Distributed job processing performed using plural servers aims at processing load distribution and processing efficiency improvement. JP-A No. 2001-160038, for example, discloses a load distributed information processing system. In the system: a job request received from a client computer is temporarily stored in a job storage device; a job arrival notice is sent to plural server computers simultaneously; when the job arrival notice is received, each of the plural server computers calculates a waiting time corresponding to the magnitude of the current load on the server computer and accesses, after staying in a waiting state for the calculated waiting time, the storage device; and the first server computer to access the job storage device acquires and processes the job. In this way, the load of information processing can be evenly distributed among the plural computers.
JP-A No. 2000-242614 discloses a distributed processing system. In the distributed processing system, a large-scale job is divided into plural small jobs and, of the plural small jobs, those yet to be processed are distributed to terminals from which job acquisition requests have been received for distributed processing among such terminals. This allows the computation load for executing a large-scale job to be divided among plural terminals.

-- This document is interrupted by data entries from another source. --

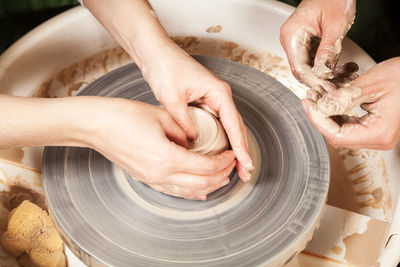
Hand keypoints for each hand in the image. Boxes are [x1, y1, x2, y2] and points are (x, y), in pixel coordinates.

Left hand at [83, 0, 253, 180]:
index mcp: (219, 92)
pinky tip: (221, 152)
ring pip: (229, 127)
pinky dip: (222, 139)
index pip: (234, 124)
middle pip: (236, 127)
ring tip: (237, 167)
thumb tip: (192, 140)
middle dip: (241, 151)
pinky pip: (217, 124)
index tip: (245, 163)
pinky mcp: (204, 102)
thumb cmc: (165, 68)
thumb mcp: (172, 99)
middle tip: (245, 172)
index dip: (240, 147)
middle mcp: (220, 95)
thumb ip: (184, 122)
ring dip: (233, 147)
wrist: (155, 53)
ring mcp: (213, 99)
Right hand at [91, 98, 236, 198]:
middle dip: (221, 175)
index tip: (231, 154)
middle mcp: (160, 174)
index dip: (223, 161)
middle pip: (201, 183)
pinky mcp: (145, 178)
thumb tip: (194, 143)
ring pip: (188, 191)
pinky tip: (199, 191)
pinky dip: (190, 191)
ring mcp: (151, 179)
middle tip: (231, 165)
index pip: (206, 166)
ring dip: (208, 186)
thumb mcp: (162, 117)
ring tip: (221, 178)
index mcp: (167, 158)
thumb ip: (184, 132)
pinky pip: (173, 191)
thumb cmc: (124, 116)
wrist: (96, 125)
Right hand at [280, 0, 355, 95]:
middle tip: (342, 82)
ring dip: (327, 73)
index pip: (298, 68)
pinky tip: (342, 67)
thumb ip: (329, 49)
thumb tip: (323, 72)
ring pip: (308, 68)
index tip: (329, 87)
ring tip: (346, 73)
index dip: (313, 80)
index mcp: (291, 35)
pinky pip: (313, 61)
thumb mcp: (335, 24)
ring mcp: (296, 42)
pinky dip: (327, 66)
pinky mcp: (305, 44)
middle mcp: (290, 40)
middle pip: (302, 70)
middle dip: (322, 78)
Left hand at [302, 57, 399, 149]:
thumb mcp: (371, 85)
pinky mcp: (374, 126)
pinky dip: (338, 110)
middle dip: (321, 116)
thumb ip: (344, 98)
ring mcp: (376, 134)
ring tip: (318, 96)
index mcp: (379, 133)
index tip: (308, 105)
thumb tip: (321, 107)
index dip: (318, 121)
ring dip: (328, 112)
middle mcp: (378, 138)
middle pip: (338, 135)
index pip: (338, 136)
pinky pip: (350, 122)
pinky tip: (331, 97)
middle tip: (309, 99)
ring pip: (342, 129)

The technique proposed in JP-A No. 2001-160038 allows the load for executing a large-scale job to be divided among plural computers, but the job storage device is required to manage all server computers to which a job arrival notice is to be sent. Also, each of the server computers is required to calculate a waiting time corresponding to the current load on it and stay waiting for the calculated waiting time.

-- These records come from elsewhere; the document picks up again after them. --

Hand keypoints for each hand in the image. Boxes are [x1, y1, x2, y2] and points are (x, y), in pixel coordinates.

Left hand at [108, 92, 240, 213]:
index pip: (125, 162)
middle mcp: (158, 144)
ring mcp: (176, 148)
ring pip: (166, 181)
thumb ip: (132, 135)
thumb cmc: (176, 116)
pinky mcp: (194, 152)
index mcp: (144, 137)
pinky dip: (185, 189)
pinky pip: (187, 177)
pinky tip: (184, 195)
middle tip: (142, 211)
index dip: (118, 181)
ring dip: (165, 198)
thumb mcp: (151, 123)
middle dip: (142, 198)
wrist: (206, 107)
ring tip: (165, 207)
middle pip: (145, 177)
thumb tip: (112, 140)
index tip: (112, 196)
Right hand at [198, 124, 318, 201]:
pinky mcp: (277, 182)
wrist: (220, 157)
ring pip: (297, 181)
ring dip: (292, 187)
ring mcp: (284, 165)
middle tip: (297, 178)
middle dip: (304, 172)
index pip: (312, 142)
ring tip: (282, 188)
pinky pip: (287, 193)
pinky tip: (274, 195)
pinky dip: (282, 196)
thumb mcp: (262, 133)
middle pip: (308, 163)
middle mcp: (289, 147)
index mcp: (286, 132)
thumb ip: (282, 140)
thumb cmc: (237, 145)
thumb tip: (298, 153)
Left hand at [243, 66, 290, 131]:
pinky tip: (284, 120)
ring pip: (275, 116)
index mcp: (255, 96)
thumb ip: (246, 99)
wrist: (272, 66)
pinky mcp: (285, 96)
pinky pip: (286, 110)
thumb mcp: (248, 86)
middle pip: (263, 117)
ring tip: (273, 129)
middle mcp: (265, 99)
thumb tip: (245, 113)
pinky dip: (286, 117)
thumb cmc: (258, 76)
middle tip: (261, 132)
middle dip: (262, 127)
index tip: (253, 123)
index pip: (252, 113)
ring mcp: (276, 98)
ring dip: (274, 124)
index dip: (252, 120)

According to the technique proposed in JP-A No. 2000-242614, divided jobs are distributed only when requested from plural terminals, so that jobs are processed under the initiative of terminals. In JP-A No. 2000-242614, however, no proposal is made as to how to manage job processing performed at plural terminals or how to realize job distribution taking job attributes into consideration.
Both JP-A No. 2001-160038 and JP-A No. 2000-242614 appear to assume that the plural computers or terminals to process jobs have uniform processing capacity, and how to manage, when jobs are unevenly distributed among plural computers or terminals, the jobs is not described in either of JP-A No. 2001-160038 and JP-A No. 2000-242614.